XHOLP-FM
- Santa Rosalía, Baja California Sur; Mexico;
- Frequency: 93.3 FM
- Branding: Radio Kashana

Programming
- Format: Community radio

Ownership
- Owner: Ondas en la Playa, A.C.

History
- First air date: February 21, 2018 (with concession)
- Call sign meaning: Ondas en La Playa

Technical information
- Licensing authority: CRT
- Class: A
- ERP: 454 watts
- HAAT: 62.5 m (205 ft)
- Transmitter coordinates: 27°19′45.14″N 112°16′13.22″W﻿ / ﻿27.3292056°N 112.2703389°W

Links
- Website: radiokashana.org

= XHOLP-FM =

Community radio station in Santa Rosalía, Baja California Sur

XHOLP-FM is a community radio station on 93.3 FM in Santa Rosalía, Baja California Sur. It is known as Radio Kashana and owned by Ondas de la Playa, A.C.

==History==
The first radio station in Santa Rosalía was XESR-AM 1320 "Radio Cachanía". This station ceased to provide local programming in the early 2000s. Local interests sought to bring a new radio station to the town. In 2011, Ondas de la Playa, A.C., was founded by Rafael Murúa, who had worked at what became XHCD-FM in Hermosillo, and the next month, Radio Kashana was set up as an Internet radio station.

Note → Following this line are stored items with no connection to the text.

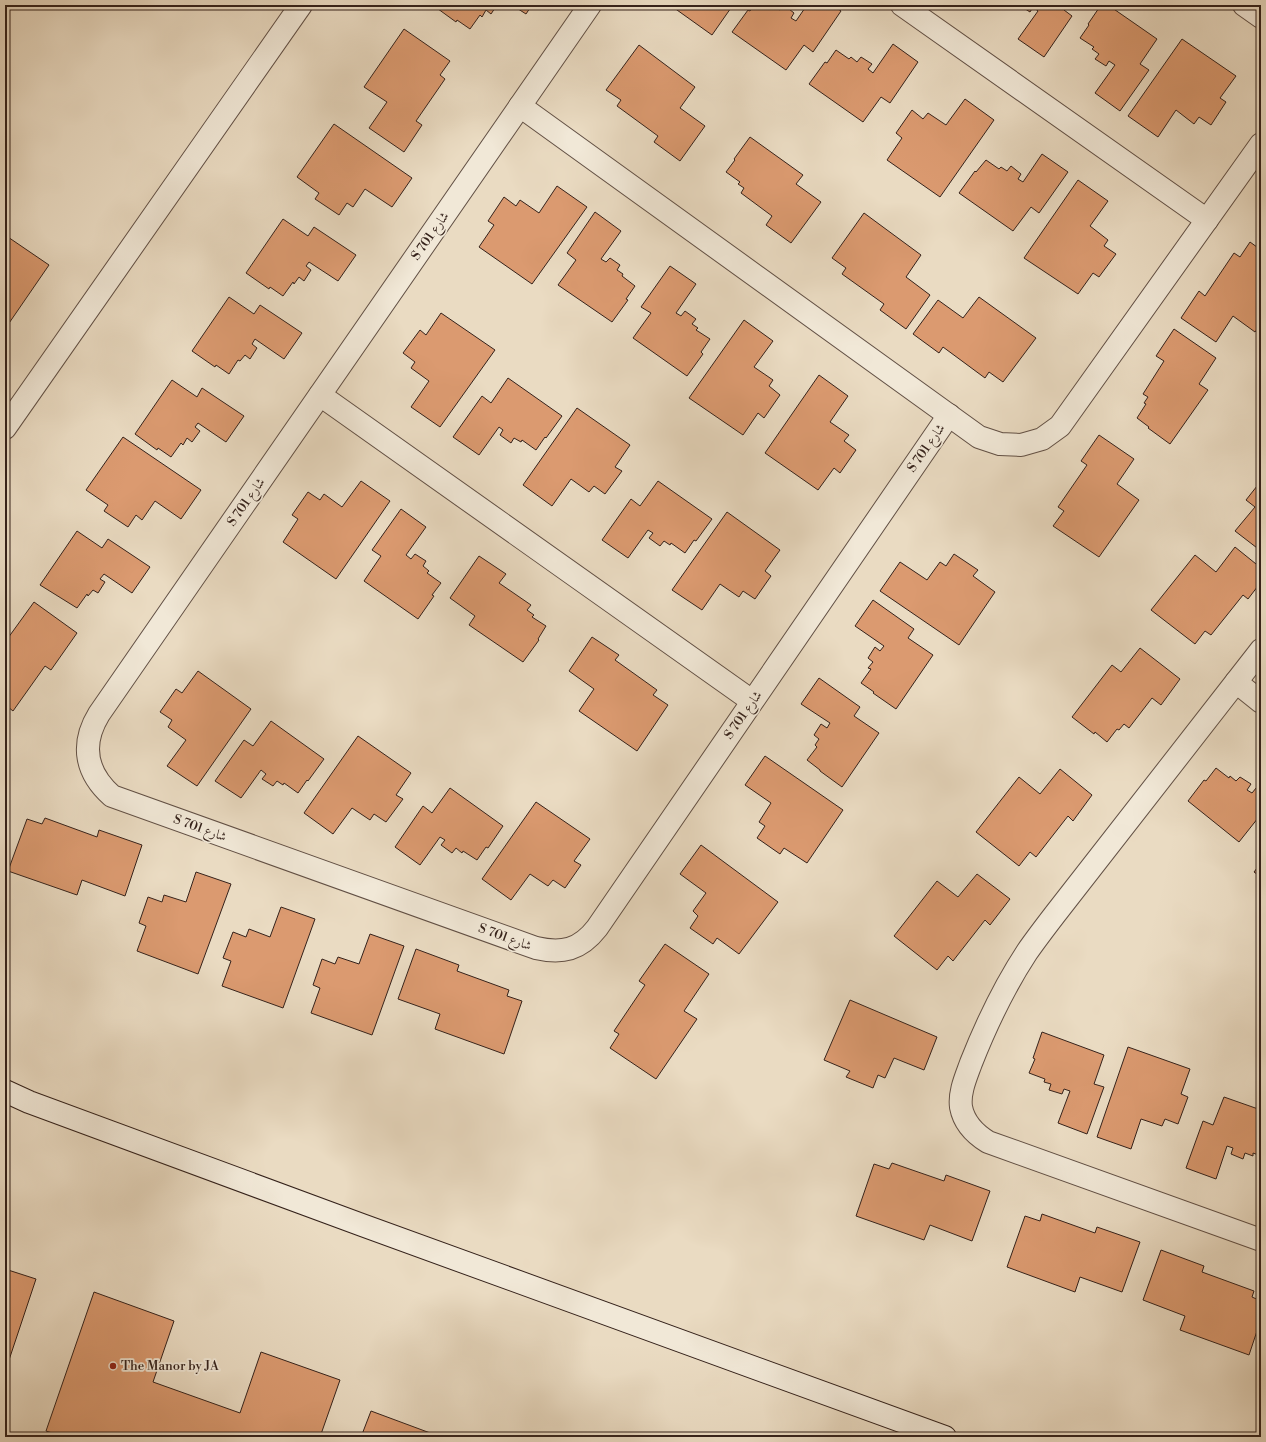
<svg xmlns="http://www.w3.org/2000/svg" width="1266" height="1442" viewBox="0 0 1266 1442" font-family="'Libre Bodoni',Amiri,serif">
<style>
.building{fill:#db9a70;stroke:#35221b}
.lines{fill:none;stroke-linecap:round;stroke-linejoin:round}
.street-casing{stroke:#625045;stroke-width:24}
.secondary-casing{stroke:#35221b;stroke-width:24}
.street{stroke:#f1e8d7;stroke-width:22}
.secondary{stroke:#f1e8d7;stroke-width:22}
.poi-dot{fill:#8f2418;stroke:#f1e8d7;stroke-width:1.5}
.labels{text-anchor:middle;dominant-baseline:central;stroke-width:3.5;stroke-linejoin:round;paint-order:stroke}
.street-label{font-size:13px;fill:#35221b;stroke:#f1e8d7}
.poi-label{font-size:13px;fill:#35221b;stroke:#f1e8d7;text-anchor:start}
</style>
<rect width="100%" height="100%" fill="#eadbc2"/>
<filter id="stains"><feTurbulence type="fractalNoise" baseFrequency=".005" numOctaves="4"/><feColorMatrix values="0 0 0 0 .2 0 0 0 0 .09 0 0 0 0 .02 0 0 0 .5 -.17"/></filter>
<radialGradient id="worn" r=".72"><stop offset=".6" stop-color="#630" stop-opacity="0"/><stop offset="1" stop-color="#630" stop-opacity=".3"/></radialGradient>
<!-- building -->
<g class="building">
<polygon points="434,5 497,5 491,14 486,10 482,17 480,15 470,29 457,20 456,22 434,6"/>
<polygon points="512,5 532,5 526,14"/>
<polygon points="670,5 733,5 712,35"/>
<polygon points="754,5 768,5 772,8 774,6 780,10 784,5 794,13 791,18 796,21 807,5 833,5 841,11 813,52 804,45 786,70 732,32 748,10 750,11"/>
<polygon points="1019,5 1067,5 1064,10 1072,16 1044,57 1018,39 1038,11 1033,7 1030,12"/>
<polygon points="1101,5 1108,5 1157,39 1140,64 1149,70 1120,111 1095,93 1115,65 1109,61 1106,66 1095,59 1099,54 1092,49 1094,47 1080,38 1089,25 1088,24"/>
<polygon points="404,29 450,61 440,75 445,79 416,121 422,125 404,152 369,128 387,102 364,87"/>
<polygon points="1182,39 1236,76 1220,98 1226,102 1211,125 1199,117 1194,124 1176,110 1158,137 1128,116"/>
<polygon points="893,44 918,62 890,103 881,97 863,122 809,84 825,62 827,63 836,50 849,59 851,57 857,62 861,57 872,64 868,69 873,73"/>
<polygon points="639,45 695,87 680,108 705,126 680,161 654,142 658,136 617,106 621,100 606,90"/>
<polygon points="965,99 994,120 940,197 887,160 902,138 896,133 912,110 923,119 928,113 946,125"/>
<polygon points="334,124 412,178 392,207 365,189 353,207 347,203 339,215 315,199 319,193 297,177"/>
<polygon points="750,137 803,175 796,184 821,202 791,243 766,225 772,216 741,193 744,188 738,184 740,182 726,172 735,160 734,159"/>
<polygon points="1042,154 1068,172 1039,213 1031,207 1013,231 959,193 975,171 976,172 986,160 999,169 1001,167 1007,171 1011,166 1021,174 1018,179 1023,182"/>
<polygon points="1078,180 1108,201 1090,226 1108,240 1104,246 1116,254 1099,277 1093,273 1078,294 1024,258"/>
<polygon points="557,186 587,207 532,284 479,247 494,225 488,221 504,197 516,206 520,200 539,213"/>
<polygon points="595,212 621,231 601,259 606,262 610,258 620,265 617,270 623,274 622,276 635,286 626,299 628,300 612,322 558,285 576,260 567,253"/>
<polygon points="864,213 921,255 906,277 930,295 906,329 880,310 884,304 842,274 846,268 832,258"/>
<polygon points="283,219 308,236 314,227 356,255 338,281 309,262 306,266 311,270 304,281 299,277 294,284 293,282 283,296 270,287 269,289 246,273"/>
<polygon points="5,235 49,265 5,329"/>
<polygon points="1250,242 1261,250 1261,324 1255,332 1233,316 1216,342 1181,318 1199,291 1205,296 1234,253 1240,257"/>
<polygon points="670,266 696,284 676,313 681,316 685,311 696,319 692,324 698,328 696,330 710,339 701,352 703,354 687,376 633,338 651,313 641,307"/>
<polygon points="229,297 254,314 260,305 302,333 284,359 255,339 252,344 257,348 250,359 245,355 240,361 238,360 229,374 216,365 215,367 192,351"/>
<polygon points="979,297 1036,338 1003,382 989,372 985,378 943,347 939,353 913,334 938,300 963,318"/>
<polygon points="441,313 495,350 440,427 411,407 429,381 411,368 415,362 403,353 420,330 426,335"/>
<polygon points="744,320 773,341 754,367 773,380 769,386 780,395 764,418 758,413 743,435 689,398"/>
<polygon points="1174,329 1216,358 1199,384 1208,390 1170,444 1148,428 1149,427 1137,418 1146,404 1144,403 1148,397 1143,394 1164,361 1156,356"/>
<polygon points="819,375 848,396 830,422 849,435 844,441 856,450 840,473 834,468 818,490 765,453"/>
<polygon points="508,378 562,416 546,438 545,437 536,450 522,440 521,442 514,438 511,443 500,435 503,430 499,427 479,455 453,437 482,396 491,403"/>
<polygon points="172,380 197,397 202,388 244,416 226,442 198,423 195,427 200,431 192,442 187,438 183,445 181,443 171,457 158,448 157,450 135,434"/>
<polygon points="577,408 630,445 615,467 622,471 605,494 594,486 589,492 571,479 552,506 523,485"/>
<polygon points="1099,435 1134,459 1117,484 1139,500 1099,557 1053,526 1064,511 1058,507 1087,465 1081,461"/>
<polygon points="123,437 201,490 181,519 155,501 142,520 136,515 128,527 104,511 108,505 86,490"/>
<polygon points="361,481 390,501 336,579 283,542 298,519 292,515 308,492 320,500 324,494 342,507"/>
<polygon points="658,481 712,519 696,541 694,540 685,553 671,543 670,545 664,541 660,546 649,538 653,533 648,530 628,558 602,540 631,499 640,506"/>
<polygon points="1261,481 1261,551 1235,531 1255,507 1246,500"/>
<polygon points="401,509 426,527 406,555 411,559 415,554 426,561 423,566 429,571 427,573 441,583 432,595 434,596 418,619 364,581 381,556 372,550"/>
<polygon points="727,512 780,550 765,571 771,576 755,599 743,591 739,597 720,584 702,610 672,590"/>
<polygon points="77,531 102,548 108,539 150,567 132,593 104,574 100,579 105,582 98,593 93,590 88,596 87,594 77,608 40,585"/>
<polygon points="1235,547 1261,568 1261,582 1248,599 1243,595 1211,635 1205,631 1195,644 1151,610 1195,555 1216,572"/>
<polygon points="954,554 978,570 973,576 995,592 959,645 880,591 900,562 927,580 940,562 946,566"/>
<polygon points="479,556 506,574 499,583 531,605 527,610 534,615 532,617 546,626 538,639 539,640 523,662 469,625 475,616 450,598"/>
<polygon points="873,600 914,629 908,638 933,655 896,709 873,693 874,692 861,683 871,669 868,668 873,662 868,658 875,647 880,651 884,646 855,626"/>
<polygon points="34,602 77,633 51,670 45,666 13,711 8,707 5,711 5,636 8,638"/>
<polygon points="592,637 619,655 615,660 657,690 653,695 668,705 637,751 579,711 594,689 569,671"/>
<polygon points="1140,648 1180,679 1161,705 1152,698 1129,728 1124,724 1119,730 1117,729 1107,742 1095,732 1094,734 1072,717 1112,665 1121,672"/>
<polygon points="198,671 251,709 197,786 167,766 186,740 168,727 172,720 160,712 176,689 182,693"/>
<polygon points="819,678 860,707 854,716 879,733 842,787 820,771 820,770 807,760 817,747 815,745 819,739 814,735 821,724 827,728 830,723 801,704"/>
<polygon points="271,721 324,759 308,781 307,780 298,793 284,783 283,785 277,781 273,786 262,779 266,774 261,770 241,798 215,781 244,740 253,746"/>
<polygon points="358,736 411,773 396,795 403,799 386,822 374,814 370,820 352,808 333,834 304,813"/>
<polygon points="765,756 843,810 807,863 784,848 780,854 757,838 765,826 759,822 771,803 745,785"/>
<polygon points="1216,768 1229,778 1230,776 1236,781 1240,777 1251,784 1247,790 1252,793 1261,782 1261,820 1258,818 1239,842 1188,801 1204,780 1206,781"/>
<polygon points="1060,769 1092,795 1073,821 1068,816 1036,857 1030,852 1019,866 976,832 1019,777 1040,794"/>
<polygon points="450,788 503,826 488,848 486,847 477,860 463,851 462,853 456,848 452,853 441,845 445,840 440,837 420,865 395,847 423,806 432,813"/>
<polygon points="536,802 590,839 574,861 581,865 565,888 553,880 548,886 530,874 511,900 482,879"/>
<polygon points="45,818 97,837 99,830 142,845 125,896 82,880 77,895 8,871 27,819 42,824"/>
<polygon points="701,845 778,902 739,954 717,938 713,944 690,928 698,916 693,911 706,893 680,874"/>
<polygon points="1261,863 1261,877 1254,872"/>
<polygon points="196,872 231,884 198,974 137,951 146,926 139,923 148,897 162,902 164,895 186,902"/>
<polygon points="977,874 1010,899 990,925 985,920 953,961 948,956 937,970 894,936 937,881 958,897"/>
<polygon points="281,907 315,919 283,1008 222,986 231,961 223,958 233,932 246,937 249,929 270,937"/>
<polygon points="370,934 404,946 372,1035 311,1013 320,988 313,985 322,959 335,964 338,957 359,964"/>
<polygon points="665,944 709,974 684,1011 697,1019 656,1079 610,1048 619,1034 614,1031 645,985 639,981"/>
<polygon points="416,949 459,965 457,971 509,990 507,996 522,1001 504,1054 435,1029 440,1014 398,999"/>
<polygon points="850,1000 937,1037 924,1070 894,1058 885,1078 878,1075 873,1088 846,1077 850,1071 824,1060"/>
<polygon points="1042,1032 1104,1055 1094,1084 1104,1087 1087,1134 1058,1123 1070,1091 1064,1089 1062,1094 1049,1090 1051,1084 1044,1082 1045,1079 1029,1073 1035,1059 1033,1058"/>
<polygon points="1128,1047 1190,1069 1181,1094 1188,1097 1178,1124 1165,1119 1162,1126 1141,1119 1131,1149 1097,1137"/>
<polygon points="1224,1097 1261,1110 1261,1156 1253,1153 1253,1156 1245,1153 1243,1159 1231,1154 1233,1148 1227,1146 1216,1179 1186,1168 1203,1121 1213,1125"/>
<polygon points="892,1163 944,1181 946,1175 990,1191 972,1241 930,1225 924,1240 856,1216 874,1164 889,1169"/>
<polygon points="1042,1214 1095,1233 1097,1227 1140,1242 1122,1292 1080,1277 1075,1292 1007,1267 1025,1216 1040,1221"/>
<polygon points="1161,1250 1204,1266 1202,1272 1254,1291 1252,1297 1261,1301 1261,1319 1249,1355 1180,1330 1185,1316 1143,1300"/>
<polygon points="5,1269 36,1279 5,1372"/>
<polygon points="94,1292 174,1321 153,1382 240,1413 261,1352 340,1380 320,1437 65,1437 46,1431"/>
<polygon points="371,1411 441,1437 361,1437"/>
</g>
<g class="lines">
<defs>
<g id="street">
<path d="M590 5 99 714C80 745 86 773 112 796L536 948C562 954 580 950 597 928L949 415"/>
<polyline points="902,5 1207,220"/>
<polyline points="1244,5 1261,17"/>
<polyline points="520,106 979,437 1000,444 1021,445 1042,439 1060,426 1261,144"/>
<polyline points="320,395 752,701"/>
<polyline points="5,428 301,5"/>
<path d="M1261 650 1056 913C1046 926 1036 939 1027 952 1004 987 986 1025 971 1063 966 1077 959 1092 961 1107 964 1123 975 1134 988 1142L1261 1240"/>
<polyline points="1236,682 1261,702"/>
</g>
<polyline id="secondary" points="5,1091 29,1102 362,1225 945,1437"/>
</defs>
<!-- street casing -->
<use href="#street" class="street-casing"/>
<!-- secondary casing -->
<use href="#secondary" class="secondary-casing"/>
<!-- street -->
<use href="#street" class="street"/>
<!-- secondary -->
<use href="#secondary" class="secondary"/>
</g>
<!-- markers -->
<circle class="poi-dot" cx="113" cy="1366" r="4"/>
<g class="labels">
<!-- street labels -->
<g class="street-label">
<text transform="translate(430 236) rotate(-55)">S 701 شارع</text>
<text transform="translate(926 448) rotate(-55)">S 701 شارع</text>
<text transform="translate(246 502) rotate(-55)">S 701 شارع</text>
<text transform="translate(743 715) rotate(-55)">S 701 شارع</text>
<text transform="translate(200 828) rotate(20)">S 701 شارع</text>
<text transform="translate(505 937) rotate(20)">S 701 شارع</text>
</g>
<!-- poi labels -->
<g class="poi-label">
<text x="121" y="1366">The Manor by JA</text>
</g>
</g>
<!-- margin -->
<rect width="1266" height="1442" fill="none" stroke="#eadbc2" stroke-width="20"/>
<rect x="6" y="6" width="1254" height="1430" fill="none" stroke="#35221b" stroke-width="2"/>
<rect x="10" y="10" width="1246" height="1422" fill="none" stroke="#35221b"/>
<rect width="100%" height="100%" filter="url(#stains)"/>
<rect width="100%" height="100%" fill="url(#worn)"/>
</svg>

The next step for Radio Kashana was to obtain an FM frequency. The station operated as a pirate between 2012 and 2014 on 90.3 MHz. In September 2014, Hurricane Norbert caused water damage to the truck that had housed the station's facilities, putting it off the air. By this time, reforms had created social community radio stations as a distinct class. The hurricane also further highlighted the need for a station based in Santa Rosalía, as the two other radio services in town, XHESR and the local transmitter for La Radio de Sudcalifornia, lost their connections to La Paz and were silent.

In August 2015, Ondas de la Playa applied for a community radio concession in Santa Rosalía — the first social radio station anywhere in Baja California Sur. The concession was delivered on December 14, 2016, and in January 2018, installation work finally began for XHOLP-FM 93.3. Full local programming began on February 21, 2018.

Station founder Rafael Murúa was found dead along a highway outside of Santa Rosalía on January 21, 2019. He had previously stated that he had been threatened in 2018.